Given task: Rewrite every line of the items below as a numbered list, skipping any blank lines.

▬▬▬▬▬▬

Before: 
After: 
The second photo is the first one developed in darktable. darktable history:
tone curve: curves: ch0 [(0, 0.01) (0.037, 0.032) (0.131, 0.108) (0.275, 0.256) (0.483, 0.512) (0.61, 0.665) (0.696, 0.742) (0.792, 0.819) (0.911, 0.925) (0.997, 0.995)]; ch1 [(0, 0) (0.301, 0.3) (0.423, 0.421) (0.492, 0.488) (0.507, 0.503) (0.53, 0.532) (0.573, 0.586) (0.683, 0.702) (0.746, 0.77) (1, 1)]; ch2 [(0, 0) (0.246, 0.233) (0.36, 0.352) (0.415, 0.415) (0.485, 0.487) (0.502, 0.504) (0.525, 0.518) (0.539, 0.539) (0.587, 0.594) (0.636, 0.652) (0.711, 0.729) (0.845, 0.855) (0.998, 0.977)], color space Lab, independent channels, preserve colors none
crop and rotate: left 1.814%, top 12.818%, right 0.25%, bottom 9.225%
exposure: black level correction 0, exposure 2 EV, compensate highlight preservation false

▬▬▬▬▬▬

Written response:
1. Before: 
2. After: 
3. The second photo is the first one developed in darktable. darktable history:
4. tone curve: curves: ch0 [(0, 0.01) (0.037, 0.032) (0.131, 0.108) (0.275, 0.256) (0.483, 0.512) (0.61, 0.665) (0.696, 0.742) (0.792, 0.819) (0.911, 0.925) (0.997, 0.995)]; ch1 [(0, 0) (0.301, 0.3) (0.423, 0.421) (0.492, 0.488) (0.507, 0.503) (0.53, 0.532) (0.573, 0.586) (0.683, 0.702) (0.746, 0.77) (1, 1)]; ch2 [(0, 0) (0.246, 0.233) (0.36, 0.352) (0.415, 0.415) (0.485, 0.487) (0.502, 0.504) (0.525, 0.518) (0.539, 0.539) (0.587, 0.594) (0.636, 0.652) (0.711, 0.729) (0.845, 0.855) (0.998, 0.977)], color space Lab, independent channels, preserve colors none
5. crop and rotate: left 1.814%, top 12.818%, right 0.25%, bottom 9.225%
6. exposure: black level correction 0, exposure 2 EV, compensate highlight preservation false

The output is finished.